→ **EXERCISE BRIEF**: Which lines below contain "Health"? Pull them out.

** Opening DATA IN THIS EXERCISE block **

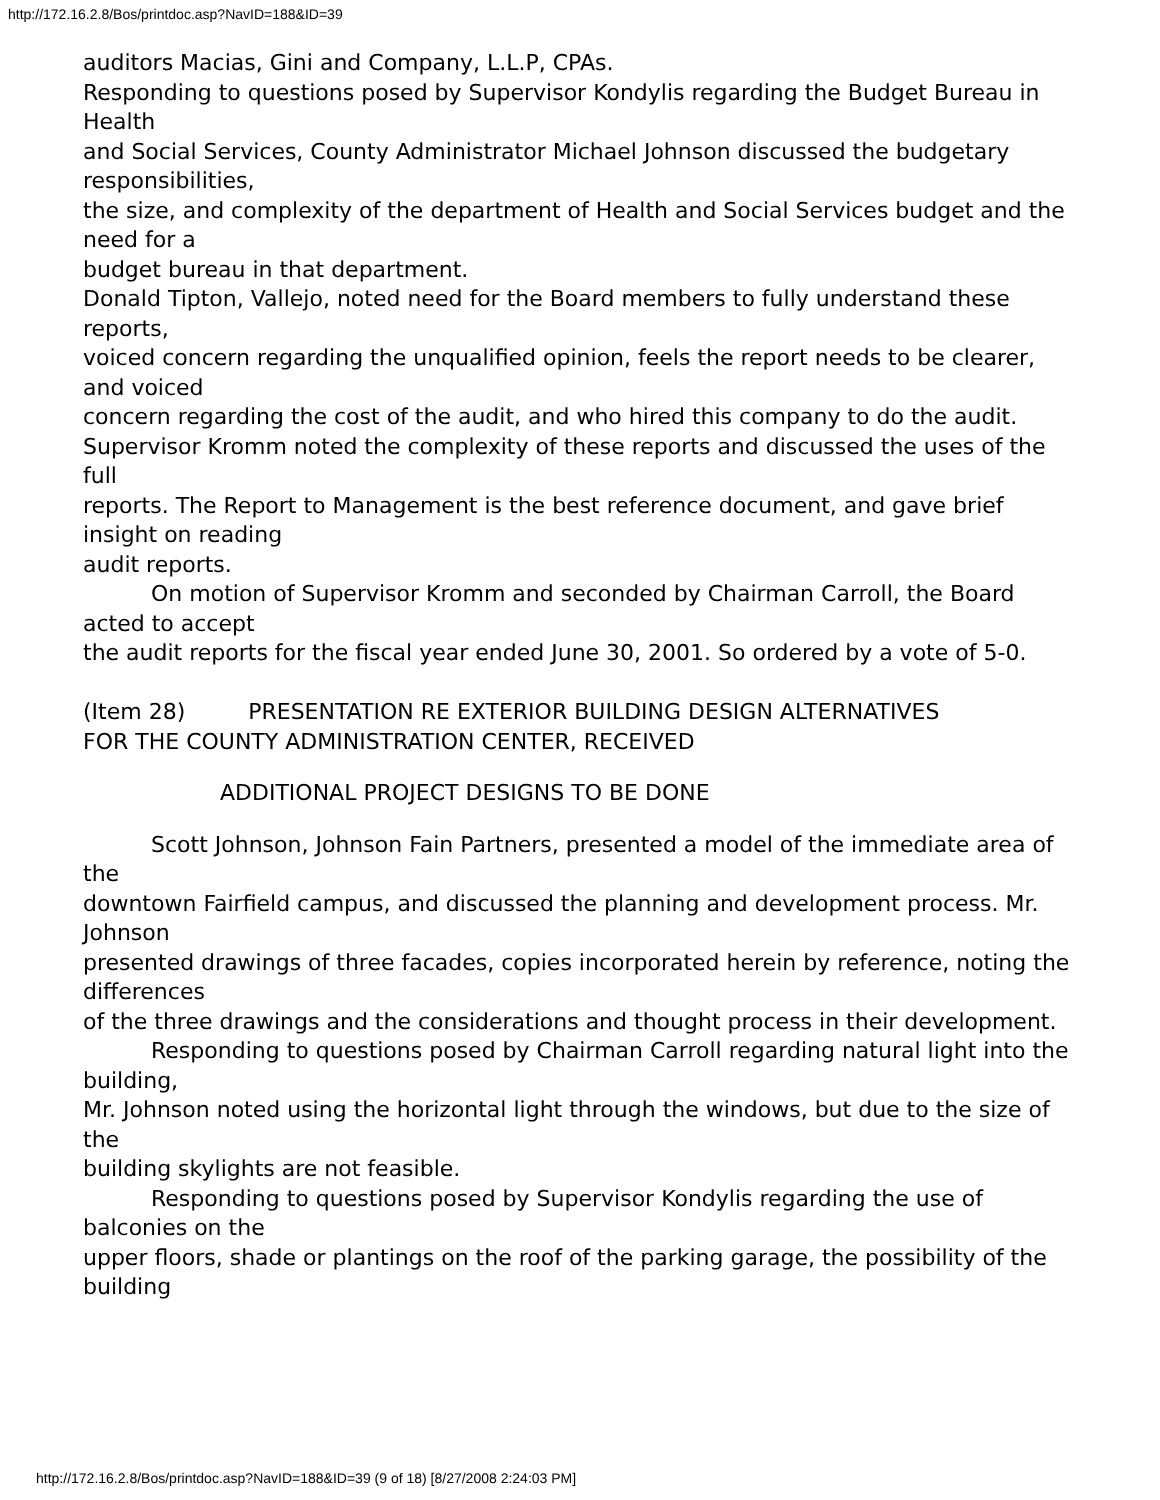http://172.16.2.8/Bos/printdoc.asp?NavID=188&ID=39
auditors Macias, Gini and Company, L.L.P, CPAs.
Responding to questions posed by Supervisor Kondylis regarding the Budget Bureau in Health
and Social Services, County Administrator Michael Johnson discussed the budgetary responsibilities,
the size, and complexity of the department of Health and Social Services budget and the need for a
budget bureau in that department.
Donald Tipton, Vallejo, noted need for the Board members to fully understand these reports,
voiced concern regarding the unqualified opinion, feels the report needs to be clearer, and voiced
concern regarding the cost of the audit, and who hired this company to do the audit.
Supervisor Kromm noted the complexity of these reports and discussed the uses of the full
reports. The Report to Management is the best reference document, and gave brief insight on reading
audit reports.
On motion of Supervisor Kromm and seconded by Chairman Carroll, the Board acted to accept
the audit reports for the fiscal year ended June 30, 2001. So ordered by a vote of 5-0.
(Item 28) PRESENTATION RE EXTERIOR BUILDING DESIGN ALTERNATIVES
FOR THE COUNTY ADMINISTRATION CENTER, RECEIVED
ADDITIONAL PROJECT DESIGNS TO BE DONE
Scott Johnson, Johnson Fain Partners, presented a model of the immediate area of the
downtown Fairfield campus, and discussed the planning and development process. Mr. Johnson
presented drawings of three facades, copies incorporated herein by reference, noting the differences
of the three drawings and the considerations and thought process in their development.
Responding to questions posed by Chairman Carroll regarding natural light into the building,
Mr. Johnson noted using the horizontal light through the windows, but due to the size of the
building skylights are not feasible.
Responding to questions posed by Supervisor Kondylis regarding the use of balconies on the
upper floors, shade or plantings on the roof of the parking garage, the possibility of the building
http://172.16.2.8/Bos/printdoc.asp?NavID=188&ID=39 (9 of 18) [8/27/2008 2:24:03 PM]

** Closing DATA IN THIS EXERCISE block **

→ **EXERCISE RESULT**:
Responding to questions posed by Supervisor Kondylis regarding the Budget Bureau in Health
the size, and complexity of the department of Health and Social Services budget and the need for a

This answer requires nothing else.